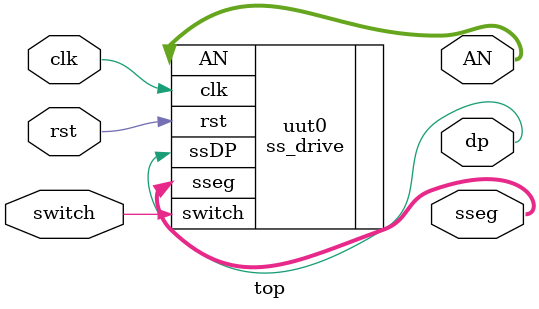
<source format=v>
`timescale 1ns / 1ps

module top(
	input clk, rst, switch,
	output dp,
	output [6:0]sseg,
	output [7:0]AN
    );

ss_drive uut0(.clk(clk), .rst(rst), .switch(switch), .sseg(sseg), .ssDP(dp), .AN(AN));
    
endmodule

</source>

> _YOUR ASSIGNMENT_
Would you write out the data exactly, with no pictures in the copy?

> _PROBLEM SOLUTION_
<source format=v>
`timescale 1ns / 1ps

module top(
	input clk, rst, switch,
	output dp,
	output [6:0]sseg,
	output [7:0]AN
    );

ss_drive uut0(.clk(clk), .rst(rst), .switch(switch), .sseg(sseg), .ssDP(dp), .AN(AN));
    
endmodule

</source>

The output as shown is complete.